Media hora de viaje y estaba ya en ese lugar, plagado de clientas mal vestidas, con dos o tres vendedoras mal pagas, alfombras raídas, una escalera caracol por donde las cajas eran subidas y bajadas y sin lugar para probarse los zapatos y mucho menos botas. Pero a mí, esta vez, no me interesaba probarme nada. Pedí que me trajeran el par de botas blancas de charol de la vidriera, numeración cuarenta y tres. Por supuesto, la joven que atendía, intentó cumplir con mi pedido sin demasiado entusiasmo. Resumiendo, las únicas que había eran cuarenta y cuatro, un número más que el que correspondería, pero por lo menos me iba aproximando.
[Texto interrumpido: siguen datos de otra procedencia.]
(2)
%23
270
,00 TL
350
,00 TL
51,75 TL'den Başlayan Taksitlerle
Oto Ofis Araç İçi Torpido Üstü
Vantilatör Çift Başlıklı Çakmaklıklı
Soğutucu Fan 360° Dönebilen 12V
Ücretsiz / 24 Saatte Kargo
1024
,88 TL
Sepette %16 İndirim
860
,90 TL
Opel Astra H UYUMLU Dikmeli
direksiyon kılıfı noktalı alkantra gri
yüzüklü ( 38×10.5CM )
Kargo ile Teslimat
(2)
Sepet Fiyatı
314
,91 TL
Decidí llevarlas; mi elegido sólo tendría que usar con ellas un par de medias gruesas por debajo de las sublimes lycra pantyhose ultraopacas que ya le había asignado en mi imaginación.
Cuando despues de pagarlas de contado, billete sobre billete, salí del decadente lugar con las acharoladas mal envueltas en una bolsa de feria barrial (la caja no existía porque estaba deshecha), lo hice con una sonrisa de complicidad ante mi libido en franco ascenso y me dirigí hacia la estación de subterráneo. Para mi sorpresa, sobre la vereda, me topé con una mujer negra (luego me dijo que era nacida en Sudáfrica) que vendía esas pelucas baratas, sintéticas, de kanekalón. Sin dudarlo, le pedí la más larga y rubia. Sólo tenía una, de un rubio oscuro (quiero decir que no era la típica platinada marilyna) pero bastante larga y a como venían las opciones, era la única decente por esa zona. Obviamente me la entregó apenas envuelta en una bolsita de nylon y dándome escasas instrucciones sobre cómo mantenerla y falsas promesas que habría mas rubias para la semana siguiente y al mismo precio.
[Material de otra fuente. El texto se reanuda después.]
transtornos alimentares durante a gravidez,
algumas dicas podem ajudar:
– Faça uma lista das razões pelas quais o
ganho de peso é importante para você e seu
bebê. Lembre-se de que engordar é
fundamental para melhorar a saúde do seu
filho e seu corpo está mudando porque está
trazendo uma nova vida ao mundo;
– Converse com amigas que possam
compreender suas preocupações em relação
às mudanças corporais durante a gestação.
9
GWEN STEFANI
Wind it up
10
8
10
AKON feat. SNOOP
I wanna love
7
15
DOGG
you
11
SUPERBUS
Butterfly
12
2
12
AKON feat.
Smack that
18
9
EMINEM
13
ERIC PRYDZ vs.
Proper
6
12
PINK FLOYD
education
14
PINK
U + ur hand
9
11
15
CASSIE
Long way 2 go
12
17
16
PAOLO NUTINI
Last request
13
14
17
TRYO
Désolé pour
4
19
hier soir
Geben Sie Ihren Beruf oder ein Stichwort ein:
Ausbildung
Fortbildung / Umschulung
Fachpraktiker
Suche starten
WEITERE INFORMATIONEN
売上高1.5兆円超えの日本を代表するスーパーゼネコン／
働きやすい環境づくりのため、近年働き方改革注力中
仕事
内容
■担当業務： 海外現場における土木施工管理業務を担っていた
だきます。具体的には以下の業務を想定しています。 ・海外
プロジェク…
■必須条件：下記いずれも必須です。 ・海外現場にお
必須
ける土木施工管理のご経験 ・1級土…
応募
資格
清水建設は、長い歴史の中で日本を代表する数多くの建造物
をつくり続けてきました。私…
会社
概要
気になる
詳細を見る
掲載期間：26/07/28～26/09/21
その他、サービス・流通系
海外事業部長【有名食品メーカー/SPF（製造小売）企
Los demás elementos para travestir a mi Marilyna serían provistos por mi propio guardarropa con prendas y accesorios largamente usados en combates sexuales y que habían sido descartados por quedarme grandes de talle o ensanchados o algo gastados de tanto lavarlos. Todos bien traqueteados por años de puteríos indiscriminados. Ninguno de primera marca francesa, ninguno para uso discreto por parte de una señora, sino todo lo contrario: atuendos juveniles, brillosos, de colores bien estridentes. Me gusta que mis Marilynas sean muy llamativas. O tal vez, lo que me gusta es que sean muy putas.
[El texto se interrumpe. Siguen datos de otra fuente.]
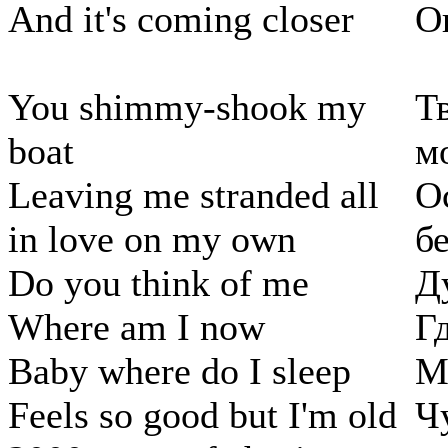
And it's coming closer
О
You shimmy-shook my
Т
boat
м
Leaving me stranded all
О
in love on my own
б
Do you think of me
Д
Where am I now
Г
Baby where do I sleep
М
Feels so good but I'm old
Ч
Rutina por medio de la cena familiar, aun él no se había percatado del maltrecho paquetón oculto en el píso de su placard. Yo me sentía otra vez como en las épocas en que ocultaba los regalos a los niños para Navidad. Ya cerca de la hora de ir a dormir, durante la ducha de él, desplegué en la intimidad del dormitorio, sobre el cubrecama todo aquel tesoro de Marilyna. Parecía, o al menos así era para mi ansiosa mirada, que todo aquello era el contenido del cofre de un corsario, lleno de joyas preciosas y desconocidas, brillantes, resplandecientes, valiosísimas. Alhajas sissificantes.
Lo que sigue quedará para siempre atesorado en nuestra memoria de pareja, en nuestra intimidad. Así lo he decidido. Todas las sonrisas de Bettie desplegadas, pero esta vez por ambas. Feminización forzada.....o no tan forzada. Mujer y sissy: un mundo tan audazmente marilyno, sado, sensual y femenino.